An FDA perspective on the use of 3D printing in medical applications |

An FDA perspective on the use of 3D printing in medical applications

3D printed jawAn FDA perspective on the use of 3D printing in medical applications (Plastics Today)

A dedicated follower of 3D printing in the medical space, Steven K. Pollack, PhD, Director of the Office of Science & Engineering Labs at FDA, will participate in a panel discussion on 3D printing at next month’s MD&M West exhibition and conference. In addition to the regulatory issues surrounding 3D printing, industry experts, researchers, and academics will discuss material developments, functional prototyping, bioprinting, and IP concerns during the daylong conference. In advance of the session, which is scheduled for Feb. 10, 2015, at the Anaheim Convention Center in Anaheim, CA, Pollack agreed to answer some questions related to FDA’s perspective on 3D printing.

Back in October, FDA organized a 3D-printing workshop in the company of an array of stakeholders. I have heard some positive remarks from industry participants. What were your impressions?
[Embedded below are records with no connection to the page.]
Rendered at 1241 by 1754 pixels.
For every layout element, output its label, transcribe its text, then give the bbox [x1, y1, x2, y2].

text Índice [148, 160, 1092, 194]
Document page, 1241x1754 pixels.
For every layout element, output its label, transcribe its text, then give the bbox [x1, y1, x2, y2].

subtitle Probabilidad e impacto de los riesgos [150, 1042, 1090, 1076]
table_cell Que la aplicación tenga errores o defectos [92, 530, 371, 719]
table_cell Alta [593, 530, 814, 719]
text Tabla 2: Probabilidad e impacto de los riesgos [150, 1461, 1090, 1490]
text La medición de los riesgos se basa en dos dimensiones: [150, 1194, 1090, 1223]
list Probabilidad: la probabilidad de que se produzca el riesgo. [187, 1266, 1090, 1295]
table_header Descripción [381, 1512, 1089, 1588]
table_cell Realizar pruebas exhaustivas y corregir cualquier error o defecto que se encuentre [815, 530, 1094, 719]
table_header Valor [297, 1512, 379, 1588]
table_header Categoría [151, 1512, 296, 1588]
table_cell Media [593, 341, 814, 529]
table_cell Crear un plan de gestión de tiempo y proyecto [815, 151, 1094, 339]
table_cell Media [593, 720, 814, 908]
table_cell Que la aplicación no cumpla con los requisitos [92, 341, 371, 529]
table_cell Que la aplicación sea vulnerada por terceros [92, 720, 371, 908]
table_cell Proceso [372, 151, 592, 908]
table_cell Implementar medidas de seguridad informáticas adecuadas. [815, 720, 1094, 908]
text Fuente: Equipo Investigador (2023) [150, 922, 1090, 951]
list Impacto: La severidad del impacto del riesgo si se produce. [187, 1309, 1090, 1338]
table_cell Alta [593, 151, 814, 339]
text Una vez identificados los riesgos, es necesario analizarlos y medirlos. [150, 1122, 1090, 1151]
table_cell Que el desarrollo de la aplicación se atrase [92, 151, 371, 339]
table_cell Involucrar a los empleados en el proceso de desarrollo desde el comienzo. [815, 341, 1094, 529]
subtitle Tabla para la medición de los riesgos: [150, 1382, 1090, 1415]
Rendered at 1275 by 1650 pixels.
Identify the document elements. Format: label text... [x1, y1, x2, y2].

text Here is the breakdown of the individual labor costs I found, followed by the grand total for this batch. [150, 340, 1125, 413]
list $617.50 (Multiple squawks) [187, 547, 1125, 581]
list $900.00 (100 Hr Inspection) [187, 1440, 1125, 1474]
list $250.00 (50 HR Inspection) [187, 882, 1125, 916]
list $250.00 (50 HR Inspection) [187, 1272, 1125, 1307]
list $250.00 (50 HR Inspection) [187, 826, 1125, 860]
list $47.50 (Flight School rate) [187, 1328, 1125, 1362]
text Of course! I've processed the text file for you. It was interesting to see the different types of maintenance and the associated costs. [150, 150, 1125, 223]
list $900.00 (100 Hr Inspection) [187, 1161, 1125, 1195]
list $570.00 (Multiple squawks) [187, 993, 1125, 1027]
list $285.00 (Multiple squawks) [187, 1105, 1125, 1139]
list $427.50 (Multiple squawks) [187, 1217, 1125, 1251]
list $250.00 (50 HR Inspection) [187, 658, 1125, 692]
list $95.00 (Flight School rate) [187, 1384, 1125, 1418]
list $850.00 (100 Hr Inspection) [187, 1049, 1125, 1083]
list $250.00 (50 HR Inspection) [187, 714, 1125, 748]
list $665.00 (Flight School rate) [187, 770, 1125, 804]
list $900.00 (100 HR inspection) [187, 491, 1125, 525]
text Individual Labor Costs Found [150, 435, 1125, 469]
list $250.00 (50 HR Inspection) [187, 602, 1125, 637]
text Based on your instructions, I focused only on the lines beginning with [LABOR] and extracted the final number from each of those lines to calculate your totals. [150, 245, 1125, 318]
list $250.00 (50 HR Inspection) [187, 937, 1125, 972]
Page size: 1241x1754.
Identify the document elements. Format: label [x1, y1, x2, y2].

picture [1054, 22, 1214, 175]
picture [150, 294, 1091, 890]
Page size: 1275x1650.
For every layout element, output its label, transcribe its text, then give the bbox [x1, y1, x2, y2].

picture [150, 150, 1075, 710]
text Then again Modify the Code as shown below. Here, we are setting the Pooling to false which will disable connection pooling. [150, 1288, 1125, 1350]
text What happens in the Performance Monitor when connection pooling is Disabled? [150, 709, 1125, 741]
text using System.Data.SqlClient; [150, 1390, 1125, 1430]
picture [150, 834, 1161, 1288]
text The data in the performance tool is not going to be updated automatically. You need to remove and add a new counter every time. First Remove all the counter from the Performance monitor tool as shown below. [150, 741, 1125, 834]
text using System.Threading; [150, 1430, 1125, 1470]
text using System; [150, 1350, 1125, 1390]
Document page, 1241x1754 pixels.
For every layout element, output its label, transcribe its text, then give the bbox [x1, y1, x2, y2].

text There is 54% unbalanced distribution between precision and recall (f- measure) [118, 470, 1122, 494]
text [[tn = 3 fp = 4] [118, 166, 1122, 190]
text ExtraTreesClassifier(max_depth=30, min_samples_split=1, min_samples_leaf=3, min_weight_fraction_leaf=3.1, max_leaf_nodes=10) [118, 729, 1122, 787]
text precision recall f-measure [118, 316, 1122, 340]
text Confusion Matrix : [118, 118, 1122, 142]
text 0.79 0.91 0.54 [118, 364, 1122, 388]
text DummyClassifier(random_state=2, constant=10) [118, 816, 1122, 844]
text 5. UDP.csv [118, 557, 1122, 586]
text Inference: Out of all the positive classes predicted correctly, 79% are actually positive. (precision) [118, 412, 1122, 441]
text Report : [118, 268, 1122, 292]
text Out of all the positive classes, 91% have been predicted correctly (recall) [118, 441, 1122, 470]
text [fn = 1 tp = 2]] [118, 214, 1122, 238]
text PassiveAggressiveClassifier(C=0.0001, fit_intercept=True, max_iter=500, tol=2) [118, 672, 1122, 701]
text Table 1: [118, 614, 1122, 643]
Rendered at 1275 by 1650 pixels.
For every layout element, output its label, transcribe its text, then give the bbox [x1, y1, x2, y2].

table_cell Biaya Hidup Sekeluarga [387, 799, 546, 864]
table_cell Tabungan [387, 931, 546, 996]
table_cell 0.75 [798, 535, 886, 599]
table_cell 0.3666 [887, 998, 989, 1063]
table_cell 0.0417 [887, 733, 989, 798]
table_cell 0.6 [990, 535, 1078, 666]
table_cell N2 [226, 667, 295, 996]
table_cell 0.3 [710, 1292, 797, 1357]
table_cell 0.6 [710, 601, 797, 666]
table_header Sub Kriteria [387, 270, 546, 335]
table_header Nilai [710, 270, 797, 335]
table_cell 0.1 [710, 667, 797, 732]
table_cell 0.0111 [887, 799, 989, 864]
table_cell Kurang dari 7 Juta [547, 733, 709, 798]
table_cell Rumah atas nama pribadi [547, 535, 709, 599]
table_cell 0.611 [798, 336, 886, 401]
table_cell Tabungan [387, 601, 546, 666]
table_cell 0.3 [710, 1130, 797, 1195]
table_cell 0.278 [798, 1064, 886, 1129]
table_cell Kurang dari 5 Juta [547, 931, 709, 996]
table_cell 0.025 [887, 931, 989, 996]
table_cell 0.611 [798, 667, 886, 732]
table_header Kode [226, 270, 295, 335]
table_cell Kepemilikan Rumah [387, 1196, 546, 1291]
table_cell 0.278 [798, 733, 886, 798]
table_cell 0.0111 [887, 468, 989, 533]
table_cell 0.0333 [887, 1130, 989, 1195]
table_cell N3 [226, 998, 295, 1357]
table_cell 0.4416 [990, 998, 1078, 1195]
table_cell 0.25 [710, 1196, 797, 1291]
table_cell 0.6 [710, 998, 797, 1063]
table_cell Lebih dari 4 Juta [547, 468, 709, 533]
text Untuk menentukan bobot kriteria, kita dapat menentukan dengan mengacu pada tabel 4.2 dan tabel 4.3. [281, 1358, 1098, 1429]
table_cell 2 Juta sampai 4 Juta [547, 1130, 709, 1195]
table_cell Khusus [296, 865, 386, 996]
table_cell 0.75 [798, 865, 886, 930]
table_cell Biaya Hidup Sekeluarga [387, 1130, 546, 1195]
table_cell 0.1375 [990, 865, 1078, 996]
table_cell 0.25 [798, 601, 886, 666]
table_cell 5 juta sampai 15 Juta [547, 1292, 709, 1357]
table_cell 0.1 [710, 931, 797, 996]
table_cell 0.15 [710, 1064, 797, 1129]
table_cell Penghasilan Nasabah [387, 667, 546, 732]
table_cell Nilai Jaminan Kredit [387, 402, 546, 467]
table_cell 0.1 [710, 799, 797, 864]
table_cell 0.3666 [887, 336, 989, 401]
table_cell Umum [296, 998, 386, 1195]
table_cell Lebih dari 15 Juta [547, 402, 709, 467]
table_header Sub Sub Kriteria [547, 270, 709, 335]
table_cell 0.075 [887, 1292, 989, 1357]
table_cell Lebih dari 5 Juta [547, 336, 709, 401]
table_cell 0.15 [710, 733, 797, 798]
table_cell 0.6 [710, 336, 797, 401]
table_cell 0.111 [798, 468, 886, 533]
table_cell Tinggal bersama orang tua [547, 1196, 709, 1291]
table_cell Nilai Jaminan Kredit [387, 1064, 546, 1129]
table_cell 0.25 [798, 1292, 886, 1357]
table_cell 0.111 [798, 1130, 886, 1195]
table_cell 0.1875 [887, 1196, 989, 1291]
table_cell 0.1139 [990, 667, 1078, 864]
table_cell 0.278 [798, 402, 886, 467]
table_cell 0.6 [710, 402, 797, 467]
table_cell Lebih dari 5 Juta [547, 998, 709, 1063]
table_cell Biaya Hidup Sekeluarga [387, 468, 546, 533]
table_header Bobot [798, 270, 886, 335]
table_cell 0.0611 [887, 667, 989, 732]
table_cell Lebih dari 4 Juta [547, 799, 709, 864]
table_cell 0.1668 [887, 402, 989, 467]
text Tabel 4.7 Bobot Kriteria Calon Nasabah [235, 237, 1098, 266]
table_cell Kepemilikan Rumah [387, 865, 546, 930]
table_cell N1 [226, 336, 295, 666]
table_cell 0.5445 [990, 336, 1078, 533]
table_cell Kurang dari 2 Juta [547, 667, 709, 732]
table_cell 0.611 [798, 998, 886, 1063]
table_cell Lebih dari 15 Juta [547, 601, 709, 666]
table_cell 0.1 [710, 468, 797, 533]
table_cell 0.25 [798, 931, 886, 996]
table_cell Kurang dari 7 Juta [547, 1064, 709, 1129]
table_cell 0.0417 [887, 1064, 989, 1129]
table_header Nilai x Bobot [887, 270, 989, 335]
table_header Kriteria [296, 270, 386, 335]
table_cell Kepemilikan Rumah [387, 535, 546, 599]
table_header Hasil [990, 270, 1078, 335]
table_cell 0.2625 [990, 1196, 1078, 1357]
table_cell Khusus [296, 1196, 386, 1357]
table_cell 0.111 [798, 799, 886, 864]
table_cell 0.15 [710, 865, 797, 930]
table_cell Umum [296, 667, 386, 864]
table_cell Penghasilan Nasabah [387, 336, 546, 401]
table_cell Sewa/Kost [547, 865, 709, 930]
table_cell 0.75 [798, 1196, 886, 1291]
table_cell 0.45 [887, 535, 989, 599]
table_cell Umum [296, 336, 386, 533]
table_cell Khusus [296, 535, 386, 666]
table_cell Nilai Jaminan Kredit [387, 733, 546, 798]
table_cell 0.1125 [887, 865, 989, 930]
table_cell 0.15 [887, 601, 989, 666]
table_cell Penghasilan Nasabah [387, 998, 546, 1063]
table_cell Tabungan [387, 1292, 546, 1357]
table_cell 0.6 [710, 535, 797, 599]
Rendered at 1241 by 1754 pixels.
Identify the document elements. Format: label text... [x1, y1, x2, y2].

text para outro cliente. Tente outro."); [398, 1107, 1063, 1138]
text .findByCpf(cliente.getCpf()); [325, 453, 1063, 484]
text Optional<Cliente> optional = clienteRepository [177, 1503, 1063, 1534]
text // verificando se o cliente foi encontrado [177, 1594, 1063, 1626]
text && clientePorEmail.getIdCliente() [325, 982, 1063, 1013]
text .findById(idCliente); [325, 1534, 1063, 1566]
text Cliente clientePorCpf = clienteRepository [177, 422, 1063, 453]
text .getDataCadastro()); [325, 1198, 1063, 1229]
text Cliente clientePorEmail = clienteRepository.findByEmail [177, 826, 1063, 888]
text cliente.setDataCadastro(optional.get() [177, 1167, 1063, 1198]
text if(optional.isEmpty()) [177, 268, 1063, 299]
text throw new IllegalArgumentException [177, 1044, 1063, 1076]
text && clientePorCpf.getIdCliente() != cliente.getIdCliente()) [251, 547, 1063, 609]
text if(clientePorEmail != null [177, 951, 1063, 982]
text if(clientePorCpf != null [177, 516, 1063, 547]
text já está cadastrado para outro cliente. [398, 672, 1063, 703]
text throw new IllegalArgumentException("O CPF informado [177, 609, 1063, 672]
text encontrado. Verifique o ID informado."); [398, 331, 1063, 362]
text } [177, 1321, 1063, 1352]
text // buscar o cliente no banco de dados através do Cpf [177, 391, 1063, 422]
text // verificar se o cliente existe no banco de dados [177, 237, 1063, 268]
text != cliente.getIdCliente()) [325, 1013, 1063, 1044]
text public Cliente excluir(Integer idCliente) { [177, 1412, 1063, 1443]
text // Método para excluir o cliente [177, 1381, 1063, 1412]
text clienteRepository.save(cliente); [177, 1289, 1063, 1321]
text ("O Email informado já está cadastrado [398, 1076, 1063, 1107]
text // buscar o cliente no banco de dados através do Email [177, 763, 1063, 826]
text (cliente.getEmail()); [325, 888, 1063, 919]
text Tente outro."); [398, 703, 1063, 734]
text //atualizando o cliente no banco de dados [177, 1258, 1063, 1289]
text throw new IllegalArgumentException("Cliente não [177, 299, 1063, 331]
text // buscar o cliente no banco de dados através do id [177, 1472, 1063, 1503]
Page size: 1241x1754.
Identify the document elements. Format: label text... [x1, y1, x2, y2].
We were very happy with the 3D-printing workshop in October. The presenters and participants came from all aspects of the industry—OEMs, device manufacturers, testing labs, hospitals, and government agencies. Given the breadth of perspectives and expertise, there was a surprising amount of agreement on the core issues with 3D printing of medical devices. The majority of participants emphasized that close attention to quality control and process validation procedures was essential to their success. We certainly thought the conversations with stakeholders, both formal and informal, were very productive. Many participants were excited to see that the FDA is addressing 3D printing at this early stage of its adoption in medical devices.

What do you see as FDA’s primary challenges when it comes to regulating the use of 3D printing in the medical device arena?

3D printing techniques have different technical considerations than standard manufacturing, with each type of 3D printing technology having its own specific set of considerations. However, devices constructed using 3D printing technology are subject to the same regulatory review standards as devices constructed using traditional manufacturing practices.

Traditional manufacturing settings have design controls and systems, such as for complaint handling, that 3D printing settings may not have. Devices manufactured using 3D printing technology may need additional or different testing than what is normally performed for products that are manufactured using traditional (subtractive) techniques. As 3D printing technology develops, FDA may provide further clarity on quality control issues such as material qualifications and sterility.

What advice would you give to designers/developers intending to use 3D printing in a medical application to optimize their interactions with FDA?

To optimize interactions with the FDA and achieve timely clearance with 3D printing or other novel technologies, we recommend that anyone wishing to submit an application schedule a pre-submission meeting (or Q-sub) to directly interact with the review team who will ultimately be reviewing the device submission. This is a free meeting that allows early interaction with the FDA. More on this process can be found here.

As with other manufacturing techniques, understanding the technology is key. Their strong understanding of the capabilities and limitations of the 3D printing processes can facilitate interactions with the FDA regarding device design and testing.

Can you give us a brief preview of the topics that you intend to touch on at MD&M West?

I will be presenting what our experience has been in devices that have either incorporated 3D printing into the manufacturing process of existing medical devices or where new devices have been wholly enabled by this technology. I will discuss where our existing regulatory framework is adequate to handle safety and efficacy questions that this technology can raise and when it raises new regulatory questions. Finally, I will be discussing the ramifications of a manufacturing technology that can allow for in situ manufacturing of patient medical devices in the healthcare facility.

“Enter the 3D Printing Era” is one of three conference tracks scheduled for Feb. 10 at MD&M West, the largest medtech event in the United States, in Anaheim, CA. The three day exhibition and conference is co-located with PLASTEC West at the Anaheim Convention Center from Feb. 10 to 12.